One device. One 10-minute cycle. A phone that's actually clean.
Ready to See It for Yourself?
A small light on each PhoneSoap shows the UV-C is active, useful since cleaning happens where eyes can’t see. Shop PhoneSoap or explore our full line of UV sanitizers, including the HomeSoap for larger items.
Frequently Asked Questions
Does PhoneSoap actually kill bacteria on your phone?

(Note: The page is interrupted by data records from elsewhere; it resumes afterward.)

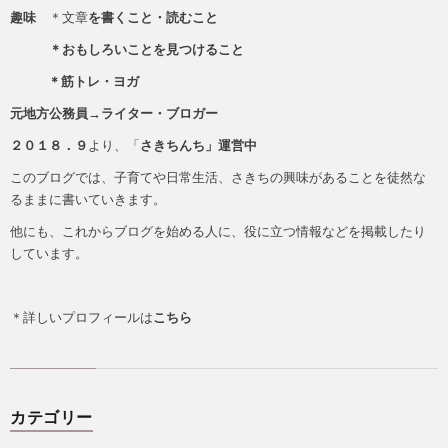
趣味
＊文章
を書くこと・読むこと
＊おもしろいことを見つけること
＊筋トレ・ヨガ
元地方公務員→ライター・ブロガー
２０１８．９
より、「
さきちんち」運営中
このブログでは、子育てや日常生活、さきちの興味があることを徒然な
るままに書いていきます。
他にも、これからブログを始める人に、役に立つ情報などを掲載したり
しています。
＊詳しいプロフィールは
こちら
カテゴリー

Yes. Various separate checks, done by TV reporters, lab workers, college scientists, even regular consumers testing at home, prove one round in a PhoneSoap unit kills 99.9% germs off device screens. Swabs taken before and after reveal heavy microbe spots on dirty phones, almost nothing once zapped. This method beams UV-C rays tuned to wreck bacterial genes so they cannot multiply.
How long does it take for PhoneSoap to sanitize a phone?
A standard PhoneSoap sanitizing cycle takes approximately 10 minutes. During that time, the device is enclosed in a chamber where UV-C light reaches all exposed surfaces simultaneously. There is no rinsing, drying, or chemical residue, the phone is ready to use immediately after the cycle completes.
Is PhoneSoap safe for all phones, including those with cases?
Yes. Because PhoneSoap uses UV-C light rather than heat, moisture, or harsh chemicals, it works fine on any phone, even when a case is attached. Most devices fit without trouble. The UV light does not harm screens or materials. Cases stay clean too during the cycle. Size matters less than expected. Protection remains intact throughout treatment. Results show consistent performance across models.
How is PhoneSoap different from just wiping your phone with an antibacterial wipe?
Antibacterial wipes can remove some surface bacteria but have limitations: they may not reach textured surfaces or ports and touching delicate screens too often with them could wear down protective layers over time. What sets PhoneSoap apart is how its UV-C rays hit every visible spot at once. Nothing gets wiped, sprayed or rubbed into place. Light works without physical contact, leaving circuits and glass untouched. Chemicals that fight microbes sometimes lead to resistant strains, this method sidesteps that entirely.
To learn more about the UV-C technology behind PhoneSoap, visit our FAQ. Questions? Leave them them below.




Hello! I would love to see these experiments done using 16S rRNA sequencing or some other sequencing-based experiments. As we know, a huge portion of bacteria are not culturable, so some sequencing of swabs would be more convincing to me. As someone who works in a microbiology lab, I am well aware that UV-C light can kill bacteria (we use UV cross-linkers in our lab all the time). However, what I am not yet convinced of is how powerful these particular bulbs are. I know the cultured agar plates are much more sexy looking than sequence data, but I think it would be great to add sequence evidence as well
What wavelength do this operate at?
Hello! I was wondering if the sanitizing results I have been reading/watching videos of pertain to all your phone soap products – including the ones in the $50 range? Many thanks! I’m looking at getting these as gifts for my entire family – if they actually work.
Thanks!!
Hi Mary!
Great question – our consumer devices like the PhoneSoap 3 is germicidal so it kills germs in general. Because it is a consumer device, we’ve tested it against common household bacteria and virus. Since C. Diff is mainly a problem encountered in healthcare environments, we don’t test our consumer devices against it. We do however test our devices intended for healthcare against it – check out the PhoneSoap Med!